There’s corruption in Uganda, there’s poverty in Uganda, there’s a lack of equal opportunity in Uganda and a lack of efficiency in Uganda so why was I so positive about staying there and resentful about going back to SA. Only because of what I said before, I thought different location, different people, different environment would solve everything. It doesn’t. When I stopped being angry at South Africa I realised how much I liked it there. I still wouldn’t want to live here and I still don’t think it’s the greatest place on Earth, quite the opposite actually, but I realised that it’s my home now. I have friends here, I have a purpose here and I can help here I just needed to adjust myself in order to see that.
Soon what I thought was confirmation for me to stay in Uganda became confirmation for me to stay in South Africa. As I talked to people about the problems that I had noticed in SA the reactions changed from “You should come here” to “they need all the help they can get, you should stay there”. That was the whole reason I decided to come to SA in the first place, because I realised how much they need the help. Losing that anger and resentment was so relieving. Suddenly I was excited about going home and putting my new energy into action. All it took was me removing myself from the picture and looking at things holistically instead of only from my point of view.
There is a prayer in the Baha’i Writings called the Tablet of Ahmad that really hit me. Although I’ve read it tonnes of times before, I've even memorised it, there was one line that I really took from it on this trip
“And be not of those who doubt.”
I challenged myself fulfil this line. Stop doubting life when things get hard, try more perseverance and determination. So I’m going to stick it out here in South Africa. It’s going to be hard and trying and frustrating but that’s ok. I have removed all my prior expectations and I’m just going to do what I can “Even if the swords of the enemies rain blows upon thee and all the heavens and the earth arise against thee..”

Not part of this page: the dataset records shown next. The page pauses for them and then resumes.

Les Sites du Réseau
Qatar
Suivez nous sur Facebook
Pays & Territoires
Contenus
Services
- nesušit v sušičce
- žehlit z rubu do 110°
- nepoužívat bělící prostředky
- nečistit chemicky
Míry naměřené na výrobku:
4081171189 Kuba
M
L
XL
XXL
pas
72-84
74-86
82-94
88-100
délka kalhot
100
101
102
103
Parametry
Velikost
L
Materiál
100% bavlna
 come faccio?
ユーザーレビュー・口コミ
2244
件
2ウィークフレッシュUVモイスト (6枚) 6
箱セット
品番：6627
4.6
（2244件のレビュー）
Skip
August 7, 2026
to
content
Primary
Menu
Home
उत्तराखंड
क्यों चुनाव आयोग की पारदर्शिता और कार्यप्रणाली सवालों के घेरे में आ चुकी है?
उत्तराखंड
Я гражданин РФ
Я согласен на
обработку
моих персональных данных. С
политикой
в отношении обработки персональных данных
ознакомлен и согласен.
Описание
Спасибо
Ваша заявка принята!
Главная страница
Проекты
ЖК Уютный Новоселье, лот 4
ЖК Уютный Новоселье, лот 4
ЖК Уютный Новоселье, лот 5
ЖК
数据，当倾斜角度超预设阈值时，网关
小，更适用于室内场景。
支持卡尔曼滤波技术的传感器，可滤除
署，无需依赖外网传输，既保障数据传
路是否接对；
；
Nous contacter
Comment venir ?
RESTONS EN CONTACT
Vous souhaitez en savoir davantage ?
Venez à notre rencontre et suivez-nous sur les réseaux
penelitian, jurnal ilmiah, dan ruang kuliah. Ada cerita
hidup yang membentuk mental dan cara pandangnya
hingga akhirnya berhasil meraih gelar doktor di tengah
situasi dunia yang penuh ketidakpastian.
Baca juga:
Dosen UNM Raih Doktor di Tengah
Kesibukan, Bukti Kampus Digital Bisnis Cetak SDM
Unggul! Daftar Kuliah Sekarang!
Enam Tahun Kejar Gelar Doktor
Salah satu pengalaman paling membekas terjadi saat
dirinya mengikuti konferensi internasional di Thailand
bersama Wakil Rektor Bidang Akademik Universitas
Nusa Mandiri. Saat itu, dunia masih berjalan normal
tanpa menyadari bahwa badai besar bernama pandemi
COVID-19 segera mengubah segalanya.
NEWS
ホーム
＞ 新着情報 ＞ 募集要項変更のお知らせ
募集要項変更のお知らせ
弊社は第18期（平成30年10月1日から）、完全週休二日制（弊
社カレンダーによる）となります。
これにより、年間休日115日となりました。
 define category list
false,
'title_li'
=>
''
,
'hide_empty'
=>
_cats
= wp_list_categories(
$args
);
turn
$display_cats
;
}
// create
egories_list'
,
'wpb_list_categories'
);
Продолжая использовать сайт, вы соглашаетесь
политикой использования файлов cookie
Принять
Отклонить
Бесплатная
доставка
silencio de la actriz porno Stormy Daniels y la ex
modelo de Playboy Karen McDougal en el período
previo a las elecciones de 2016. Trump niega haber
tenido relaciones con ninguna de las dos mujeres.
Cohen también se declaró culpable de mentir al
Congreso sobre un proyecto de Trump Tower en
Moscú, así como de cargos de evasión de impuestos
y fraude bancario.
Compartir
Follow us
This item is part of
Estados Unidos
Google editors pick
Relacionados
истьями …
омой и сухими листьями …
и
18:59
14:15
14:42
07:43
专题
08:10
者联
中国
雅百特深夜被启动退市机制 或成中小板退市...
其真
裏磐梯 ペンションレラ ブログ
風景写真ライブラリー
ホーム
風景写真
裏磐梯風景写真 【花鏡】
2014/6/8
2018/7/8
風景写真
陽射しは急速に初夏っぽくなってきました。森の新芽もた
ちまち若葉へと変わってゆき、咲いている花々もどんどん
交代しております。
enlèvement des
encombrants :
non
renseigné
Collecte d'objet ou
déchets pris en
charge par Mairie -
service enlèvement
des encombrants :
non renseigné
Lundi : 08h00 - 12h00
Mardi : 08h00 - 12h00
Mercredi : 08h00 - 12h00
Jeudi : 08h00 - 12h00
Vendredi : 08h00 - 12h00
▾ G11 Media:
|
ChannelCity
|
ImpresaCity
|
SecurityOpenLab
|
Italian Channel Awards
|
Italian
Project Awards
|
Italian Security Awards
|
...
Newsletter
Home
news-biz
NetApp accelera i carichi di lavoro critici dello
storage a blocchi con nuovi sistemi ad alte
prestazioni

Uganda was exactly what I needed, in the week that I was there I learnt so much about myself and Africa. I learnt that Africa needs a lot of help, corruption is embedded into every facet of society, greed and selfishness have stunted progress in every field, language has become such a barrier amongst that even people from the same country are segregated because of their inability to communicate. Africa has issues and although it would be easier to run I’ve never been one to take the easy way out.
I’m not upset anymore about the things that went wrong because they got me to this point of clarity. Instead I’m grateful for everything that has happened and I only hope that I can continue to pull myself out of all the future problems which I know I will have to face.
There is one other prayer that I have been trying to implement into my life and if I can then I should have no reason to worry or feel frustrated anymore..
O God! Refresh and gladden my spirit. Purify my heart. Illumine my powers. I lay all my affairs in Thy hand. Thou art my Guide and my Refuge. I will no longer be sorrowful and grieved; I will be a happy and joyful being. O God! I will no longer be full of anxiety, nor will I let trouble harass me. I will not dwell on the unpleasant things of life.
O God! Thou art more friend to me than I am to myself. I dedicate myself to Thee, O Lord.